Special-needs Santa delivers heartfelt cheer to disabled adults, kids

By Published On: December 15, 2022
A man dressed as santa claus sitting in a rocking chair, bringing joy to kids and disabled adults.

December 14, 2022, Colorado Springs, CO – Nobody leaves Bryan Dickson cookies or milk to fill his belly or carrots for the reindeer when he shows up at their house to deliver Christmas presents.  “But they should,” he said Wednesday, while practicing his “ho, ho, ho” chuckle.

Dickson gets something better, though. Heartfelt hugs, screams and tears of happiness greet the 27-year-old special-needs Santa at every house of special-needs adults that he visits in the days leading up to the holiday. “It felt like I was the real Santa,” he said of last year’s exhausting distribution. “Santa can’t be everywhere, so I figure I can help him out.”

Having a Santa who understands the nuances of his disabled peers, who tend to be loud and emotional — which some people find intimidating — helps clients feel comfortable, Dulle said.

“He doesn’t see the disability; he sees the person,” she said of Dickson. On Monday, Dickson will bring presents to the kids at Zach’s Place, a child and respite care center. Along with gifts, Dickson always passes on a healthy dose of cheer.

Dulle said there’s never a bad day in the life of Dickson, who has intellectual and developmental disabilities. “He always has a big smile,” she said, “and he puts others before himself and how they feel.” Dickson had long dreamed of playing Santa, and the COVID-19 pandemic opened the door. Dulle started the holiday gift drop-off after the organization couldn’t hold its annual holiday party in 2020. Group gatherings were still restricted, and staff hadn’t seen some clients for most of that year because the coronavirus left them homebound. Staff members dressed up in holiday wear to deliver presents three years ago. They also sang carols and waved at clients through windows. Dickson asked staff if he could take on the role of Santa for last year’s encore performance, which is now an annual tradition.

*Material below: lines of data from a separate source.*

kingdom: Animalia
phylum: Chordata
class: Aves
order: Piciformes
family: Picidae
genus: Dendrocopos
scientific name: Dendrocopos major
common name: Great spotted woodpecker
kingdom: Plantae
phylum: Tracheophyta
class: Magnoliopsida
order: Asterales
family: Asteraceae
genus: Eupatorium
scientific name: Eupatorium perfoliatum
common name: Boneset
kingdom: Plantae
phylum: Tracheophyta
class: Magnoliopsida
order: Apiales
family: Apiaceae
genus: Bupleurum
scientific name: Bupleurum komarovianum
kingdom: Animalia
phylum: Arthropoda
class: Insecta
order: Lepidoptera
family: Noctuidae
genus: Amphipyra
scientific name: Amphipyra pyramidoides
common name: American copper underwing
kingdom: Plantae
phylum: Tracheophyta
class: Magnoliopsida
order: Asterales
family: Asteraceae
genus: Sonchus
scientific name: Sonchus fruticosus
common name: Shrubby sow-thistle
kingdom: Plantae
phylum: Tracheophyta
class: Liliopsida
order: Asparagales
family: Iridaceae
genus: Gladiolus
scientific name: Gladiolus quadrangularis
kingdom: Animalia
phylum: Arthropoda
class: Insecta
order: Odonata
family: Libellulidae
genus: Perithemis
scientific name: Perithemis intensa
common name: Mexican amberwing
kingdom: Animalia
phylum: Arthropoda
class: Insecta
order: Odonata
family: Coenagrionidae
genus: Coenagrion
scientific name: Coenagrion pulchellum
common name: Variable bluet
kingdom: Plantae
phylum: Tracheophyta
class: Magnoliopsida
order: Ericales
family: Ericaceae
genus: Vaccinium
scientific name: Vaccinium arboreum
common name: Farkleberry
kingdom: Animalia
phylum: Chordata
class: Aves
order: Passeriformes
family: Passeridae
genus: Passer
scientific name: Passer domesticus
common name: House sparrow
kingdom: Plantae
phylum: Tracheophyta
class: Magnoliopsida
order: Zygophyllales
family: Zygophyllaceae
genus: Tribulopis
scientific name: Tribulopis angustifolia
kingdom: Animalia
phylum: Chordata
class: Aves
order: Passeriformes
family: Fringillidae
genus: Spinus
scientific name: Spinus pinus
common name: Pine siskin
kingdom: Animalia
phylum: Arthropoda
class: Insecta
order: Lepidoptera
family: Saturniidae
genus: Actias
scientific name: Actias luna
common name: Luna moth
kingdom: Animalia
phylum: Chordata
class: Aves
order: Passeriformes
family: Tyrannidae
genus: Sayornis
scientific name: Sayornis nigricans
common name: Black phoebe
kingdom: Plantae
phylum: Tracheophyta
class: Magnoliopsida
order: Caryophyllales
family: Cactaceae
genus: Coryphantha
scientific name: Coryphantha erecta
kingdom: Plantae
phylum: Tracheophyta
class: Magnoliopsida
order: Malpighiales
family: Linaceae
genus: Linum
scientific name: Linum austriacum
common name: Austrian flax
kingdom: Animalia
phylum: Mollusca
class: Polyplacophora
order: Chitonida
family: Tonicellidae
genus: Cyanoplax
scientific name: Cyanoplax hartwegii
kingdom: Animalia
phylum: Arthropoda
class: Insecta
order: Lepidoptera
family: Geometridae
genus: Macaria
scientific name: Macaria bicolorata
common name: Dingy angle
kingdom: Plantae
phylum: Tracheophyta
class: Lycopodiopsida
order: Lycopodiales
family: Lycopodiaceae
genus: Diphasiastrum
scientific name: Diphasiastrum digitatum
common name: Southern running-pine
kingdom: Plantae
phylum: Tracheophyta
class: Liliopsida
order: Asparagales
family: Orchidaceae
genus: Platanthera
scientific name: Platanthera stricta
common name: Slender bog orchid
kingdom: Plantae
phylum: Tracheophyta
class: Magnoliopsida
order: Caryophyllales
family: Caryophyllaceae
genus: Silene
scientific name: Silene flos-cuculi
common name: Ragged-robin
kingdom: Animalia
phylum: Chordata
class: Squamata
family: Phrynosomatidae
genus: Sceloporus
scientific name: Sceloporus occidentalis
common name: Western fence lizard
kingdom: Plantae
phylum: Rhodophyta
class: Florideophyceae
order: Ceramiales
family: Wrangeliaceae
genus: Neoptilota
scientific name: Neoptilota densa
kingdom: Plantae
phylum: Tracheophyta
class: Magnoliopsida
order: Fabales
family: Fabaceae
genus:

Employees purchase the gifts that are handed out using financial donations from parents, caregivers, individuals and companies such as Berwick Electric, Dulle said. Despite this year’s disappointing performance of the Denver Broncos on the field, the pro football team’s clothing and gear remain popular gift requests from clients, she said. Blankets, manicure sets, stuffed animals, Legos and science kits also are favorites.  Dickson listens to an earful of all the good things clients have done over the past year, as they await their gifts.

Even though the job of Santa is harder than it seems, Dickson said it’s worth enduring the hot, sweaty suit. “I just hope everyone goes crazy over seeing me, or I’ll have to retire,” he joked.

He’s a perfect fit, Dulle said. A great sense of humor and leadership skills are just the start. “He’s patient, adaptable, a good listener, and he doesn’t have issues with personal space,” she said. Want to know another secret? Dickson is also the Easter Bunny at Special Kids Special Families. Cupid might be next, Dulle laughs.